Starting a new job is like the first day of school. It’s scary. Who will I have lunch with? How do I make copies and get reimbursed for expenses? Who do I need a good working relationship with? Starting a new job virtually is even more challenging. Who are these people I work with, and how do I reach them?
We need to help new employees acclimate to people and processes, and this introduction increases tenfold when starting a job virtually.
“People leave managers not jobs” is an old phrase. I’ll widen the net a bit – people leave companies, not jobs. People unhappy at one company often take a similar job at a different company. They like being an accountant, auditor, marketing manager, they just didn’t like working for __________ (fill in the blank) at __________ (fill in the blank).
Here are six practices for helping new, virtual employees acclimate and feel at home quickly:
1. Focus on relationships first and workplace goals second.
I onboard all new employees – virtual or in-person – with a handful of Team Building and Manage People Candor Questions. My first meeting with employees has nothing to do with goals or objectives. Instead, we talk about working-style preferences and pet peeves. We get to know each other and build trust. As Stephen Covey said in his book the Seven Habits of Highly Effective People, “Deposit into the emotional bank account.” And as William Ury said in his book on negotiation, Getting to Yes, “Go slow to go fast.”
2. Make it safe and easy to ask questions.
Few people like to admit they don’t know something. I’d rather have my new employees pick up the phone or email me with a question than spend 60-minutes of frustration searching for an answer.
Ask, “What questions do you have” each time you meet and wait longer than you think you should for the answer. People always have questions.
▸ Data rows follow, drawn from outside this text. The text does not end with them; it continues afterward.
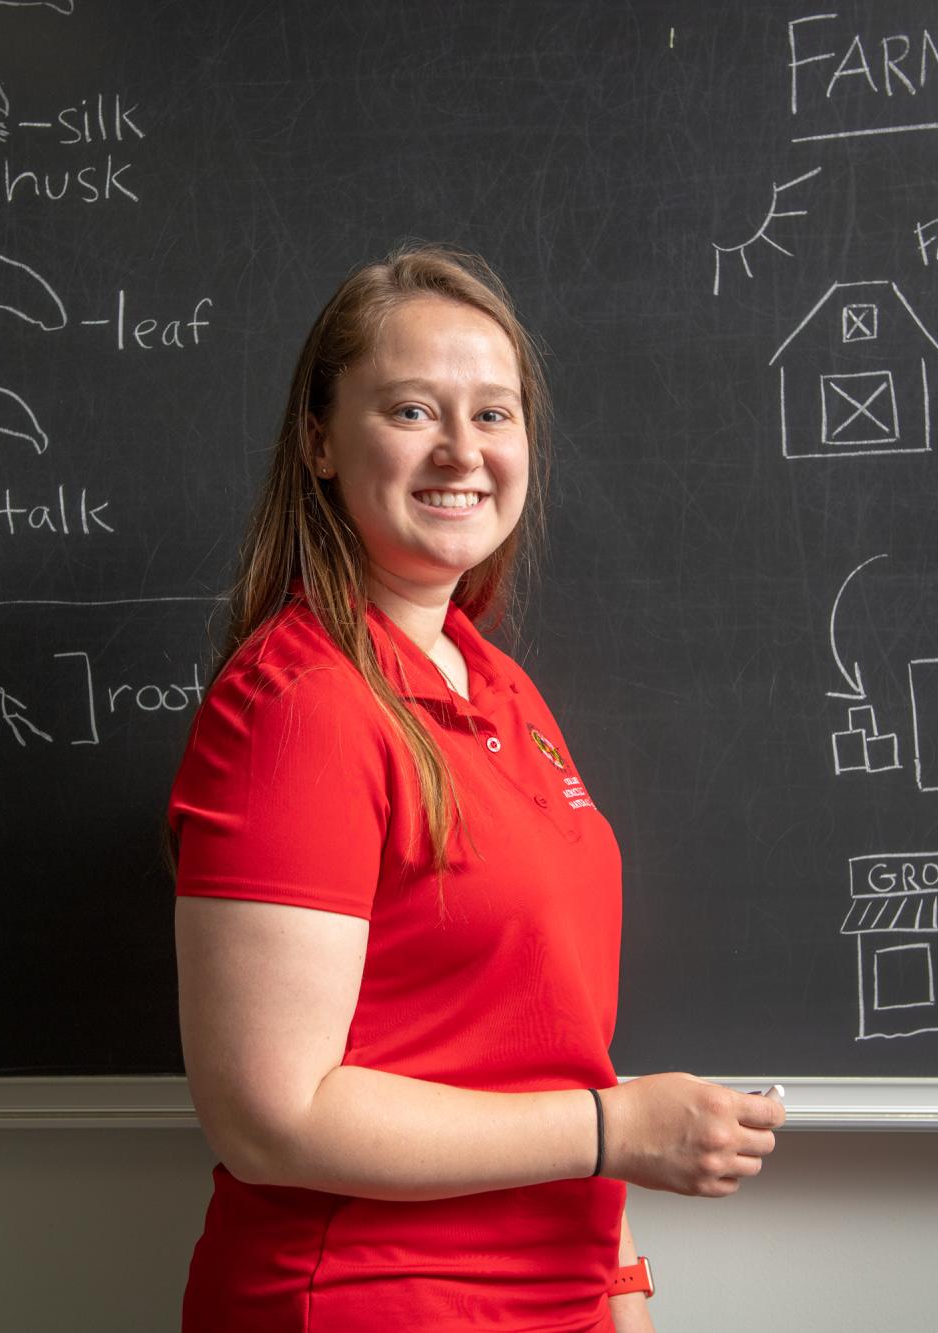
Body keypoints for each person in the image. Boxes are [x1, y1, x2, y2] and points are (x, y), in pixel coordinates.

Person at [168, 244, 784, 1332]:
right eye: (411, 410)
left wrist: (620, 1291)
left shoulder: (501, 691)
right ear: (318, 439)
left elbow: (551, 1052)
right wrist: (613, 1131)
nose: (462, 450)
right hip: (374, 1303)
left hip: (555, 1303)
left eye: (494, 415)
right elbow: (269, 1114)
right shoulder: (298, 705)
Make room for them to ask.
3. Have multiple people train new employees.
Training a new employee develops the person doing the training and builds immediate relationships.
4. Set up a system for people to ‘interview’ others throughout the organization – a virtual meet and greet of sorts.
It’s crucial for new employees to understand what their colleagues do, too.
5. Have team meetings on video.
I know, I know, people are tired of video meetings. Make them short, sweet, and consistent.
6. Meet one-on-one weekly with new employees.
I suggest weekly meetings for at least the first six months, and protect the meeting time. If one-on-one’s with employees get cancelled, reschedule immediately. Cancelling meetings with direct reports without rescheduling sends the message that the direct report isn’t important.
Working with people virtually isn’t that different from working with people in person. Pick up the phone. Use video. Talk with people weekly. Ask questions. Wait for answers. Make sure new employees ‘meet’ and are exposed to a lot of people throughout the organization. People leave companies, not jobs.